Thursday, March 1, 2018

Who Runs the Association -- Management or the Board of Directors?

That's an easy answer -- the Board of Directors!!

Strange how many boards or management companies do not understand this simple concept.

The management companies are agents of the association.  They are not the board of directors and they must follow the wishes of the board of directors, who make decisions by a majority vote.  The board of directors relies on the management companies for advice, but if you ask me that's often like asking a refrigerator repairman to fix your automobile.  Taking legal advice from a non-lawyer is definitely not a good idea and seeking the advice of an attorney is the best way for the board to protect themselves from personal liability.

Boards often give management companies the authority to make some decisions on their own, like obtaining services for repairs under $500, or sending out violation letters to homeowners after an inspection.  Management companies should not be making board decisions, such as hiring or firing vendors without board approval, sending out intent to lien notices unless a pre-approved policy is in place, or worse yet, sending an owner to the attorney for collections or violations without the approval of the board.

Some boards give the management companies full discretion to operate and manage the association as they see fit, but I know of at least one instance where that did not work out so well for the association in court. 

If the board members don't want to do their jobs, then turn the job over to someone else!  If the management company doesn't want to follow the board's direction, get a new management company.
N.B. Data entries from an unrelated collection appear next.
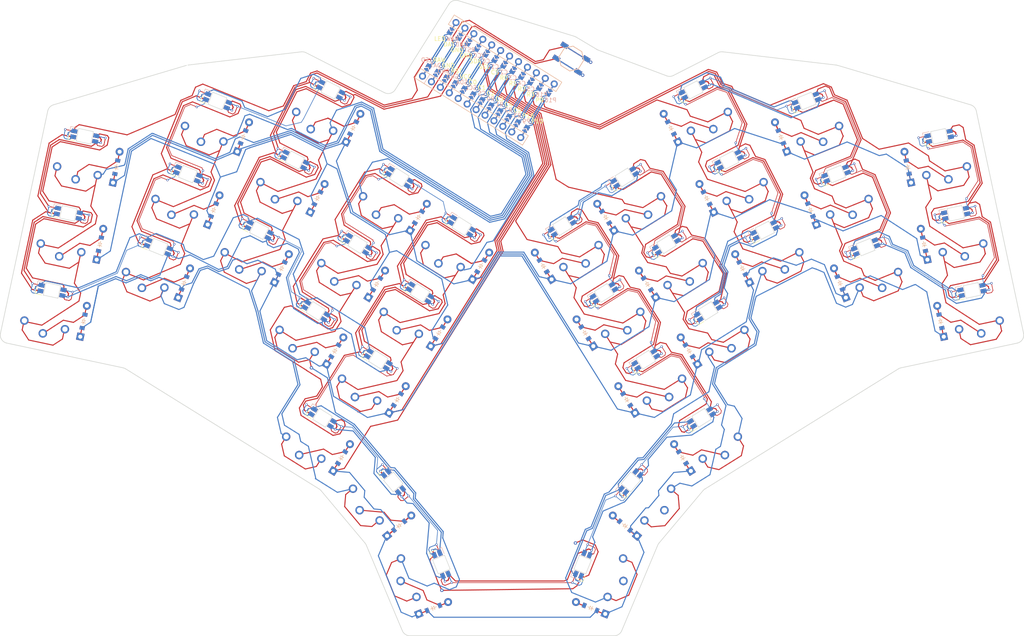
<source format=kicad_pcb>
(kicad_pcb (version 20221018) (generator pcbnew)

  (general
    (thickness 1.6)
  )

  (paper "A3")
  (title_block
    (title "main")
    (rev "0.1")
    (company "klackygears")
  )

  (layers
    (0 "F.Cu" signal)
    (31 "B.Cu" signal)
    (32 "B.Adhes" user "B.Adhesive")
    (33 "F.Adhes" user "F.Adhesive")
    (34 "B.Paste" user)
    (35 "F.Paste" user)
    (36 "B.SilkS" user "B.Silkscreen")
    (37 "F.SilkS" user "F.Silkscreen")
    (38 "B.Mask" user)
    (39 "F.Mask" user)
    (40 "Dwgs.User" user "User.Drawings")
    (41 "Cmts.User" user "User.Comments")
    (42 "Eco1.User" user "User.Eco1")
    (43 "Eco2.User" user "User.Eco2")
    (44 "Edge.Cuts" user)
    (45 "Margin" user)
    (46 "B.CrtYd" user "B.Courtyard")
    (47 "F.CrtYd" user "F.Courtyard")
    (48 "B.Fab" user)
    (49 "F.Fab" user)
  )

  (setup
    (pad_to_mask_clearance 0.05)
    (pcbplotparams
      (layerselection 0x00010fc_ffffffff)
      (plot_on_all_layers_selection 0x0000000_00000000)
      (disableapertmacros false)
      (usegerberextensions false)
      (usegerberattributes true)
      (usegerberadvancedattributes true)
      (creategerberjobfile true)
      (dashed_line_dash_ratio 12.000000)
      (dashed_line_gap_ratio 3.000000)
      (svgprecision 4)
      (plotframeref false)
      (viasonmask false)
      (mode 1)
      (useauxorigin false)
      (hpglpennumber 1)
      (hpglpenspeed 20)
      (hpglpendiameter 15.000000)
      (dxfpolygonmode true)
      (dxfimperialunits true)
      (dxfusepcbnewfont true)
      (psnegative false)
      (psa4output false)
      (plotreference true)
      (plotvalue true)
      (plotinvisibletext false)
      (sketchpadsonfab false)
      (subtractmaskfromsilk false)
      (outputformat 1)
      (mirror false)
      (drillshape 1)
      (scaleselection 1)
      (outputdirectory "")
    )
  )

  (net 0 "")
  (net 1 "R1")
  (net 2 "pinky_bottom")
  (net 3 "pinky_home")
  (net 4 "pinky_top")
  (net 5 "R0")
  (net 6 "ring_bottom")
  (net 7 "ring_home")
  (net 8 "ring_top")
  (net 9 "CS")
  (net 10 "middle_bottom")
  (net 11 "middle_home")
  (net 12 "middle_top")
  (net 13 "R2")
  (net 14 "index_bottom")
  (net 15 "index_home")
  (net 16 "index_top")
  (net 17 "R3")
  (net 18 "inner_bottom")
  (net 19 "inner_home")
  (net 20 "inner_top")
  (net 21 "near_thumb")
  (net 22 "home_thumb")
  (net 23 "far_thumb")
  (net 24 "P10")
  (net 25 "mirror_pinky_bottom")
  (net 26 "mirror_pinky_home")
  (net 27 "mirror_pinky_top")
  (net 28 "P16")
  (net 29 "mirror_ring_bottom")
  (net 30 "mirror_ring_home")
  (net 31 "mirror_ring_top")
  (net 32 "C5")
  (net 33 "mirror_middle_bottom")
  (net 34 "mirror_middle_home")
  (net 35 "mirror_middle_top")
  (net 36 "C4")
  (net 37 "mirror_index_bottom")
  (net 38 "mirror_index_home")
  (net 39 "mirror_index_top")
  (net 40 "C3")
  (net 41 "mirror_inner_bottom")
  (net 42 "mirror_inner_home")
  (net 43 "mirror_inner_top")
  (net 44 "mirror_near_thumb")
  (net 45 "mirror_home_thumb")
  (net 46 "mirror_far_thumb")
  (net 47 "C1")
  (net 48 "C0")
  (net 49 "P9")
  (net 50 "C2")
  (net 51 "RAW")
  (net 52 "GND")
  (net 53 "RST")
  (net 54 "VCC")
  (net 55 "LED")
  (net 56 "DAT")
  (net 57 "SDA")
  (net 58 "SCL")
  (net 59 "MCU1_24")
  (net 60 "MCU1_1")
  (net 61 "MCU1_23")
  (net 62 "MCU1_2")
  (net 63 "MCU1_22")
  (net 64 "MCU1_3")
  (net 65 "MCU1_21")
  (net 66 "MCU1_4")
  (net 67 "MCU1_20")
  (net 68 "MCU1_5")
  (net 69 "MCU1_19")
  (net 70 "MCU1_6")
  (net 71 "MCU1_18")
  (net 72 "MCU1_7")
  (net 73 "MCU1_17")
  (net 74 "MCU1_8")
  (net 75 "MCU1_16")
  (net 76 "MCU1_9")
  (net 77 "MCU1_15")
  (net 78 "MCU1_10")
  (net 79 "MCU1_14")
  (net 80 "MCU1_11")
  (net 81 "MCU1_13")
  (net 82 "MCU1_12")
  (net 83 "LED_4")
  (net 84 "LED_3")
  (net 85 "LED_2")
  (net 86 "LED_5")
  (net 87 "LED_6")
  (net 88 "LED_7")
  (net 89 "LED_10")
  (net 90 "LED_9")
  (net 91 "LED_8")
  (net 92 "LED_11")
  (net 93 "LED_12")
  (net 94 "LED_13")
  (net 95 "LED_16")
  (net 96 "LED_15")
  (net 97 "LED_14")
  (net 98 "LED_17")
  (net 99 "LED_18")
  (net 100 "LED_19")
  (net 101 "LED_35")
  (net 102 "LED_34")
  (net 103 "LED_36")
  (net 104 "LED_37")
  (net 105 "LED_33")
  (net 106 "LED_32")
  (net 107 "LED_31")
  (net 108 "LED_29")
  (net 109 "LED_28")
  (net 110 "LED_30")
  (net 111 "LED_27")
  (net 112 "LED_26")
  (net 113 "LED_25")
  (net 114 "LED_23")
  (net 115 "LED_22")
  (net 116 "LED_24")
  (net 117 "LED_21")
  (net 118 "LED_20")

  (footprint "E73:SW_TACT_ALPS_SKQGABE010" (layer "F.Cu") (at 185.06608 98.085678 -32))

  (footprint "ComboDiode" (layer "F.Cu") (at 163.23483 148.119628 58))

  (footprint "PG1350" (layer "F.Cu") (at 124.877586 109.842083 153))

  (footprint "ComboDiode" (layer "F.Cu") (at 274.113168 161.46044 102))

  (footprint "PG1350" (layer "F.Cu") (at 203.001627 203.23456 -130))

  (footprint "ComboDiode" (layer "F.Cu") (at 128.044827 168.580898 58))

  (footprint "PG1350" (layer "F.Cu") (at 107.625947 143.700333 153))

  (footprint "PG1350" (layer "F.Cu") (at 116.251773 126.771214 153))

  (footprint "ComboDiode" (layer "F.Cu") (at 105.895889 116.989064 68))

  (footprint "PG1350" (layer "F.Cu") (at 233.890582 143.700331 -153))

  (footprint "PG1350" (layer "F.Cu") (at 210.505752 146.850663 -148))

  (footprint "PG1350" (layer "F.Cu") (at 90.808323 130.306917 158))

  (footprint "ComboDiode" (layer "F.Cu") (at 270.162848 142.875645 102))

  (footprint "nice_nano" (layer "F.Cu") (at 163.972556 102.592657 58))

  (footprint "ComboDiode" (layer "F.Cu") (at 242.738161 134.605557 112))

  (footprint "PG1350" (layer "F.Cu") (at 192.154311 221.894997 -112))

  (footprint "ComboDiode" (layer "F.Cu") (at 115.191011 148.67726 63))

  (footprint "PG1350" (layer "F.Cu") (at 149.36222 221.894997 112))

  (footprint "PG1350" (layer "F.Cu") (at 274.807944 121.441482 -168))

  (footprint "PG1350" (layer "F.Cu") (at 120.94231 162.963576 148))

  (footprint "PG1350" (layer "F.Cu") (at 58.80794 158.611098 168))

  (footprint "PG1350" (layer "F.Cu") (at 200.437287 130.737751 -148))

  (footprint "ComboDiode" (layer "F.Cu") (at 178.281695 148.119628 122))

  (footprint "PG1350" (layer "F.Cu") (at 278.75827 140.026284 -168))

  (footprint "PG1350" (layer "F.Cu") (at 146.06385 158.615226 148))

  (footprint "ComboDiode" (layer "F.Cu") (at 193.334768 136.355066 122))

  (footprint "ComboDiode" (layer "F.Cu") (at 138.11329 152.467986 58))

  (footprint "ComboDiode" (layer "F.Cu") (at 217.699692 131.748133 117))

  (footprint "PG1350" (layer "F.Cu") (at 83.690797 147.923406 158))

  (footprint "ComboDiode" (layer "F.Cu") (at 71.353689 142.87564 78))

  (footprint "PG1350" (layer "F.Cu") (at 185.384205 142.502307 -148))

  (footprint "ComboDiode" (layer "F.Cu") (at 197.982577 210.771747 140))

  (footprint "PG1350" (layer "F.Cu") (at 97.925848 112.690424 158))

  (footprint "E73:SW_TACT_ALPS_SKQGABE010" (layer "F.Cu") (at 185.06608 98.085678 -32))

  (footprint "ComboDiode" (layer "F.Cu") (at 203.403238 152.467984 122))

  (footprint "PG1350" (layer "F.Cu") (at 282.708581 158.611094 -168))

  (footprint "ComboDiode" (layer "F.Cu") (at 249.85569 152.22205 112))

  (footprint "ComboDiode" (layer "F.Cu")
    (tstamp 6fffd56c-1d95-4f17-9f47-b6e734af7a7e)
    (at 153.166362 164.232544 58)
    (attr through_hole)
    (fp_text reference "D14" (at 0 0) (layer "F.SilkS") hide
        (effects (font (size 1.27 1.27) (thickness 0.15)))
      (tstamp 7d727486-d4ee-4c14-a7dc-a223325e0c8b)
    )
    (fp_text value "" (at 0 0) (layer "F.SilkS") hide
        (effects (font (size 1.27 1.27) (thickness 0.15)))
      (tstamp 8b5136a9-e72a-489e-85c6-eb0c576a8b09)
    )
    (fp_line (start -0.75 0) (end -0.35 0)
      (stroke (width 0.1) (type solid)) (layer "B.SilkS") (tstamp 02248dc8-324a-410b-afe5-59a0e159c67a))
    (fp_line (start -0.35 0) (end -0.35 -0.55)
      (stroke (width 0.1) (type solid)) (layer "B.SilkS") (tstamp 60067668-efce-4a44-ad37-ffbc416302e9))
    (fp_line (start -0.35 0) (end -0.35 0.55)
      (stroke (width 0.1) (type solid)) (layer "B.SilkS") (tstamp 5a700f26-f376-4bc1-a970-3658b2ff5e7d))
    (fp_line (star
... [943857 chars truncated]
</source>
There are a lot of good ones out there, you just have to find them.

Saturday, February 24, 2018

House Bill 841. (2018)

Last year’s legislation attempting to give homeowners greater protections hit some bumpy roads when everyone tried to apply the law, most notably the recall statute revisions.  It was simply a case of laws with good intentions, but poor wording.

Any hope at fixing these laws to make them more useful and enforceable is being undermined by House Bill 841.  Jan Bergemann of CyberCitizens for Justice took me on a road trip with him to Tallahassee to meet with our elected officials.  The sponsor of HB 841 didn’t have time to meet with us (fair enough since we didn’t have an appointment, not so fair since others without appointments seemed to get face time), but we did get to meet with the legislative aide.  We spoke passionately about our concerns, but our words fell on deaf ears, as we later learned.

The full story is in Jan’s blog at

Please help in defeating this not-so-owner-friendly bill by writing to the politicians.  Remember this from a famous comedian - poly means many and ticks means bloodsuckers.